> **Data records**
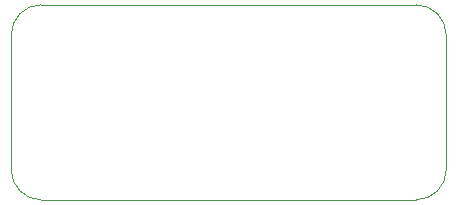
<source format=gbr>
%TF.GenerationSoftware,KiCad,Pcbnew,(5.1.10-1-10_14)*%
%TF.CreationDate,2021-09-08T14:02:43-07:00*%
%TF.ProjectId,i2c_header_x5,6932635f-6865-4616-9465-725f78352e6b,rev?*%
%TF.SameCoordinates,Original*%
%TF.FileFunction,Profile,NP*%
%FSLAX46Y46*%
G04 Gerber Fmt 4.6, Leading zero omitted, Abs format (unit mm)*
G04 Created by KiCad (PCBNEW (5.1.10-1-10_14)) date 2021-09-08 14:02:43*
%MOMM*%
%LPD*%
G01*
G04 APERTURE LIST*
%TA.AperFunction,Profile*%
%ADD10C,0.050000*%
%TD*%
G04 APERTURE END LIST*
D10*
X147320000Y-92710000D02*
X147320000Y-104140000D01*
X184150000Y-92710000D02*
X184150000Y-104140000D01*
X184150000Y-104140000D02*
G75*
G02*
X181610000Y-106680000I-2540000J0D01*
G01*
X181610000Y-90170000D02*
G75*
G02*
X184150000Y-92710000I0J-2540000D01*
G01*
X149860000Y-106680000D02*
G75*
G02*
X147320000Y-104140000I0J2540000D01*
G01*
X147320000Y-92710000D02*
G75*
G02*
X149860000Y-90170000I2540000J0D01*
G01*
X149860000Y-106680000D02*
X181610000Y-106680000D01*
X149860000Y-90170000D02*
X181610000Y-90170000D01*
M02*

</source>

> **TASK GOAL**
When a line in the data holds the word "format", show that line.

> **SOLUTION**
<source format=gbr>
G04 Gerber Fmt 4.6, Leading zero omitted, Abs format (unit mm)*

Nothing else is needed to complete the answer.